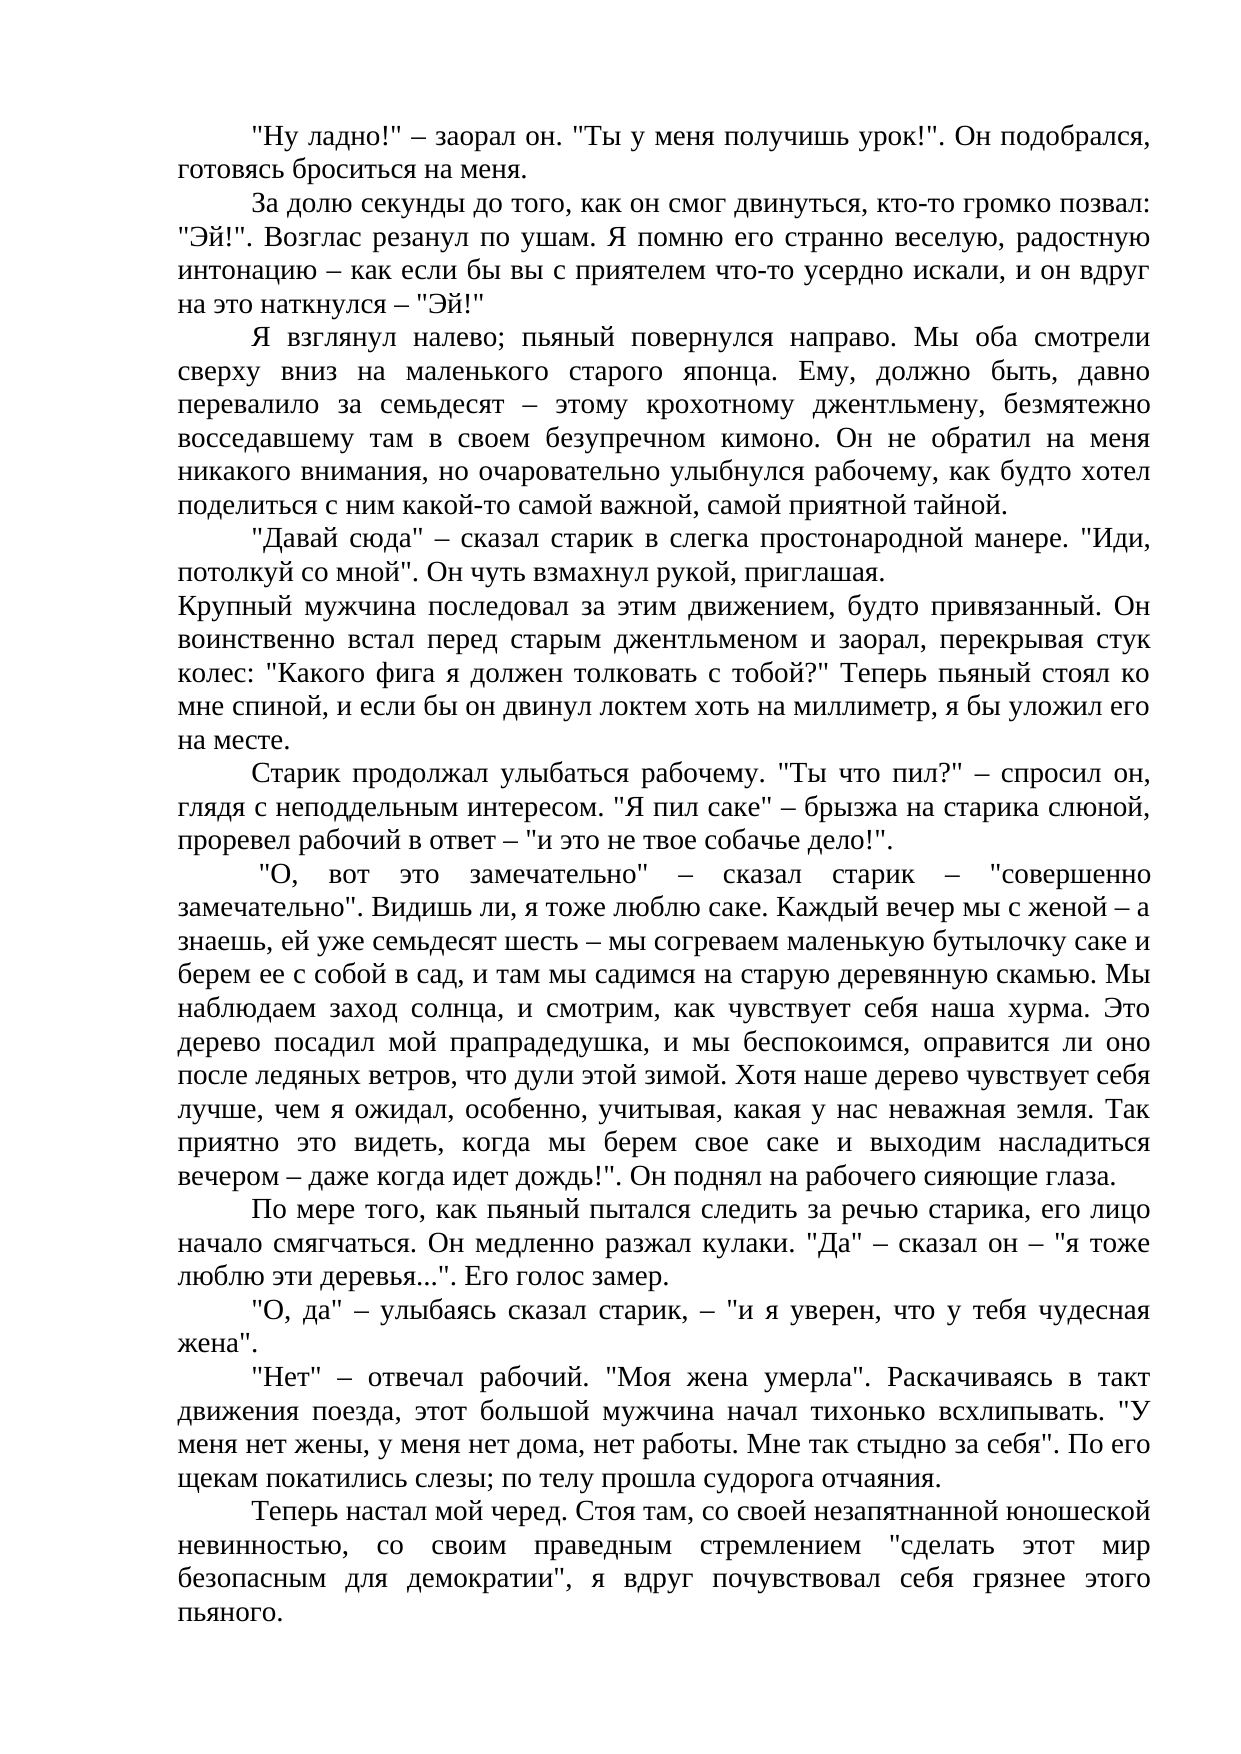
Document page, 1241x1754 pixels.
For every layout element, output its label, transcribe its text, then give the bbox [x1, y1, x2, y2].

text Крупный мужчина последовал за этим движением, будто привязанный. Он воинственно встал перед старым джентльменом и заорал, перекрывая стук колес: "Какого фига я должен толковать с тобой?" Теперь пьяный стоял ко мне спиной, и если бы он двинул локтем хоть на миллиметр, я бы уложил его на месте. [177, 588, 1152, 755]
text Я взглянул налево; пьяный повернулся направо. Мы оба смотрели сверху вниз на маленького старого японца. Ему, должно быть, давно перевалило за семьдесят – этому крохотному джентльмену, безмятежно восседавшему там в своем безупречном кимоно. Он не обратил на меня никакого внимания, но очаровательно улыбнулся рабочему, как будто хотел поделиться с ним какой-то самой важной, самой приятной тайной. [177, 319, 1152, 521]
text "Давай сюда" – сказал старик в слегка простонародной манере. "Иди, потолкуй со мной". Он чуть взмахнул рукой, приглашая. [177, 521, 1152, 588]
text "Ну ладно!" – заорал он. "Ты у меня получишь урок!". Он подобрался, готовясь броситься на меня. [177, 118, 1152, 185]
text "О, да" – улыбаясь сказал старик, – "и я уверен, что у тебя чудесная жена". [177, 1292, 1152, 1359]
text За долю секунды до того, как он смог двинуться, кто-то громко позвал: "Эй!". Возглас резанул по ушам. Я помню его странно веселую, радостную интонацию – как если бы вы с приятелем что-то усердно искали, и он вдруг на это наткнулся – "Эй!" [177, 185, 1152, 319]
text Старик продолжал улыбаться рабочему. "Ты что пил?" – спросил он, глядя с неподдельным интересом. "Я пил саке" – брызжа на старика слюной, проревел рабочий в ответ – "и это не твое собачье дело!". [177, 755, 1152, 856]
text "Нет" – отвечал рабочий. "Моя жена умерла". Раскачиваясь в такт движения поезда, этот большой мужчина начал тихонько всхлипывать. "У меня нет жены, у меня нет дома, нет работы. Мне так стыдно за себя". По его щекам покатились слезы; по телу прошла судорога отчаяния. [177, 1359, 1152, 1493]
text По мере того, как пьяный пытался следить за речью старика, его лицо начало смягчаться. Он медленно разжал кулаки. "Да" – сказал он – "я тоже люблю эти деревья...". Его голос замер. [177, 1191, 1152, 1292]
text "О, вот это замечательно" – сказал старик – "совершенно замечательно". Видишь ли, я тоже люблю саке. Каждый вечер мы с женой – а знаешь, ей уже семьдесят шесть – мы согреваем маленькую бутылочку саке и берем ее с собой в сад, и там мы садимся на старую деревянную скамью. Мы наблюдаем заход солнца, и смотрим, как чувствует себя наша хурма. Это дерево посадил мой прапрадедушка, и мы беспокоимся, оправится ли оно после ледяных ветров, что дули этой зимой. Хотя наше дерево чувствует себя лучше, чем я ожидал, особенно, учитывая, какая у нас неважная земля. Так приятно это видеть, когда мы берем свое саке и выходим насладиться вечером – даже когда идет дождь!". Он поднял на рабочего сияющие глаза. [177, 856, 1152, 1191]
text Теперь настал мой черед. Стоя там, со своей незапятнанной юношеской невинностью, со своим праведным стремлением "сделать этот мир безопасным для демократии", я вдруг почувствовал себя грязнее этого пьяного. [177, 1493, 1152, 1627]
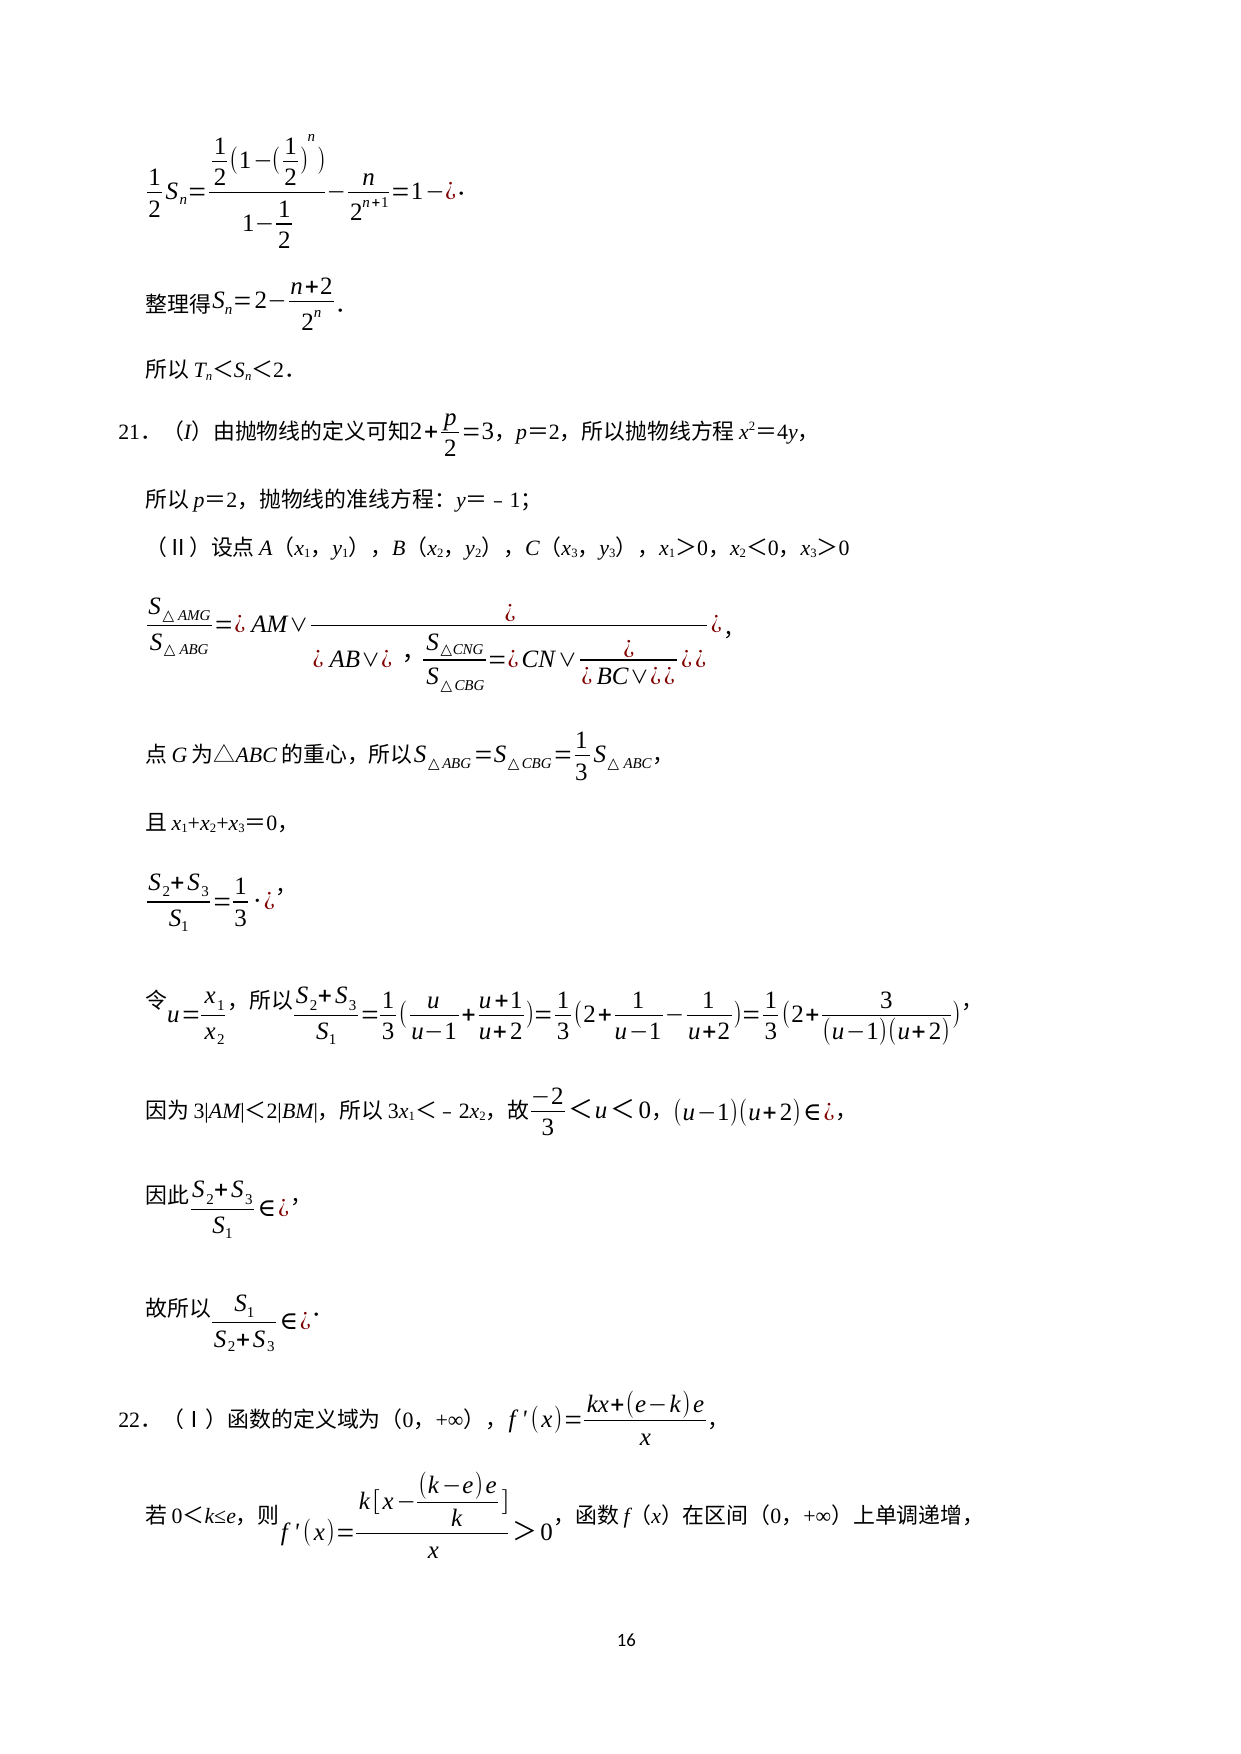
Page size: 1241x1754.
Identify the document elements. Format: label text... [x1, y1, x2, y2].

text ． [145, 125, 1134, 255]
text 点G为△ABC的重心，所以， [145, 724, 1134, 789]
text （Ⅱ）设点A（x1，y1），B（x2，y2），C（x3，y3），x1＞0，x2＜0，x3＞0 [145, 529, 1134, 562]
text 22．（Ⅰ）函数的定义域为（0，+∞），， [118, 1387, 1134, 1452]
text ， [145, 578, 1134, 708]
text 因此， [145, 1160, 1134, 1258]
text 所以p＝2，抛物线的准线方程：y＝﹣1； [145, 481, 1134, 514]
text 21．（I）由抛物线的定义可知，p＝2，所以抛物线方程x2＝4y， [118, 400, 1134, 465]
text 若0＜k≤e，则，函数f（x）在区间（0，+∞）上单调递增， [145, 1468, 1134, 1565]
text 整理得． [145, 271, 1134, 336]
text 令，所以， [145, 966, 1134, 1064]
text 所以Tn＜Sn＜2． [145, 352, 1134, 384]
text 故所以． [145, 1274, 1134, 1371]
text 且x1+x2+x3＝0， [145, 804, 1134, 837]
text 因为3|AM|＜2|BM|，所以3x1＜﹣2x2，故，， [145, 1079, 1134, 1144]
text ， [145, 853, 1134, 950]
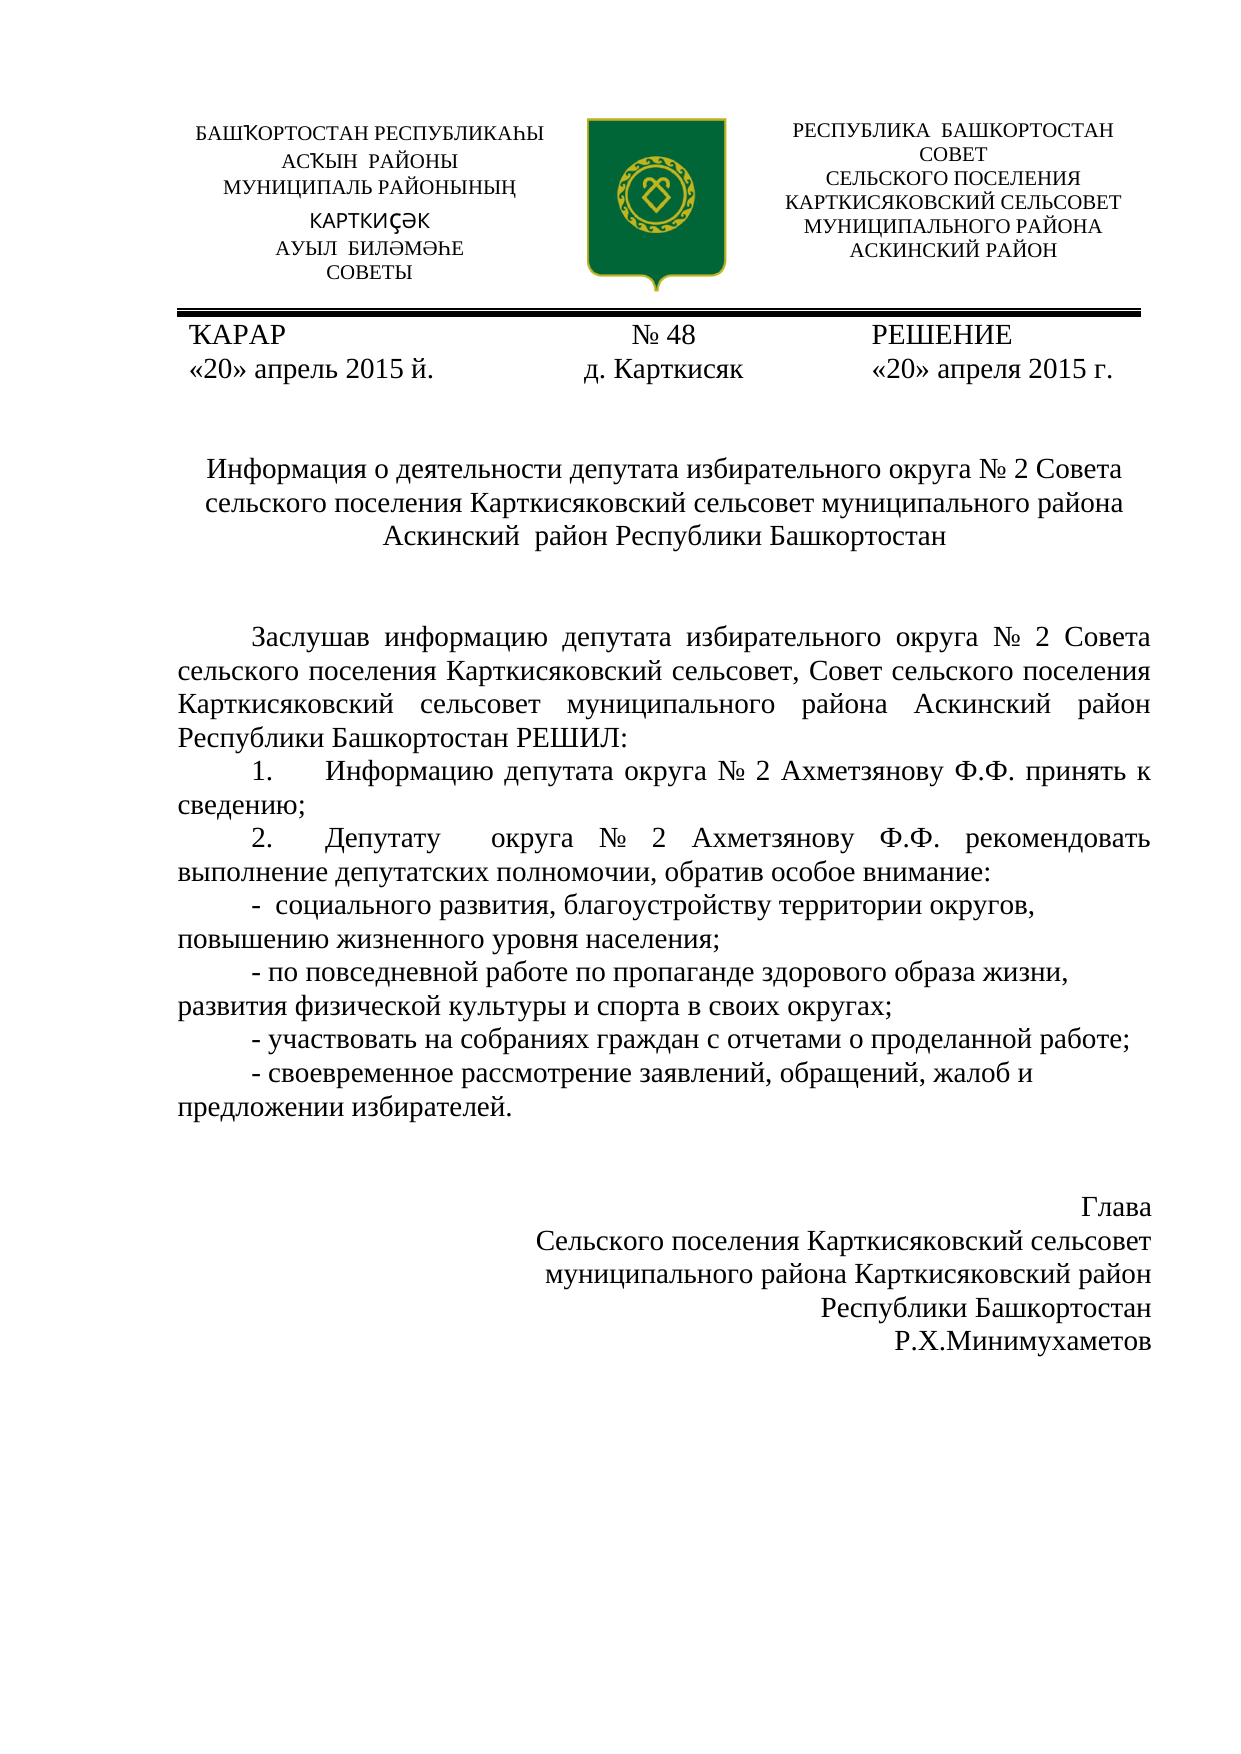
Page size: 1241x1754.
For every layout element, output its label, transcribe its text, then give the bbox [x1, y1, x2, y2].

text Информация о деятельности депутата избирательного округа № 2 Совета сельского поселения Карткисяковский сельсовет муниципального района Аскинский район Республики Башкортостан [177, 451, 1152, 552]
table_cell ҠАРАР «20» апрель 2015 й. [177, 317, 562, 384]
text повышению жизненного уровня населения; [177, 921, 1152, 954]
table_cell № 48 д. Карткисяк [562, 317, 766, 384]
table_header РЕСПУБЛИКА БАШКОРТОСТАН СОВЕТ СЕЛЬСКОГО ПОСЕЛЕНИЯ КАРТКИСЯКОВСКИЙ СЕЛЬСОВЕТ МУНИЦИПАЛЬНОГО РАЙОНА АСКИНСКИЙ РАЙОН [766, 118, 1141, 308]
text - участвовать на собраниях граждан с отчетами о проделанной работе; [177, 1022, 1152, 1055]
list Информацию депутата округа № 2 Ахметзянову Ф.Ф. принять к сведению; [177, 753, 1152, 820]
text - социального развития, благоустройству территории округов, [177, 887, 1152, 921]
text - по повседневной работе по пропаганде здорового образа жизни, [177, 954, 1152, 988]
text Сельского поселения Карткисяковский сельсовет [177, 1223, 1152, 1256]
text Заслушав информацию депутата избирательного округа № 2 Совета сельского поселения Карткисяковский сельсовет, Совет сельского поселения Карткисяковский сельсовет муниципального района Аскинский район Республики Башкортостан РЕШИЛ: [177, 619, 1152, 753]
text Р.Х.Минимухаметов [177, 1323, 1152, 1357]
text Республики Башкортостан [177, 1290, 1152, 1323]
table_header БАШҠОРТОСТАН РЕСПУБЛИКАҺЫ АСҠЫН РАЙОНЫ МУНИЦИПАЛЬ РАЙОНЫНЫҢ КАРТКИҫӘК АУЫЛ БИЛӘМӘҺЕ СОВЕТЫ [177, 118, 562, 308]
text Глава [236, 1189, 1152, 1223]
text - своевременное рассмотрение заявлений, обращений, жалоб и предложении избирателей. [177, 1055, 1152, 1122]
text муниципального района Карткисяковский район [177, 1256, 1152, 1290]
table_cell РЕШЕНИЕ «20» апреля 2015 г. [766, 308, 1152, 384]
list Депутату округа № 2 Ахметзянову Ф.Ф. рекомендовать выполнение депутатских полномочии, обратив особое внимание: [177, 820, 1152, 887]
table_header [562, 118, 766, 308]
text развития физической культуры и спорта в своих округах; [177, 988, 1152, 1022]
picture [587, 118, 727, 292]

» **Work order**
Find the word "рабочему" in the listing and copy each line that contains it.

» **Solution to the problem**
text Я взглянул налево; пьяный повернулся направо. Мы оба смотрели сверху вниз на маленького старого японца. Ему, должно быть, давно перевалило за семьдесят – этому крохотному джентльмену, безмятежно восседавшему там в своем безупречном кимоно. Он не обратил на меня никакого внимания, но очаровательно улыбнулся рабочему, как будто хотел поделиться с ним какой-то самой важной, самой приятной тайной. [177, 319, 1152, 521]
text Старик продолжал улыбаться рабочему. "Ты что пил?" – спросил он, глядя с неподдельным интересом. "Я пил саке" – брызжа на старика слюной, проревел рабочий в ответ – "и это не твое собачье дело!". [177, 755, 1152, 856]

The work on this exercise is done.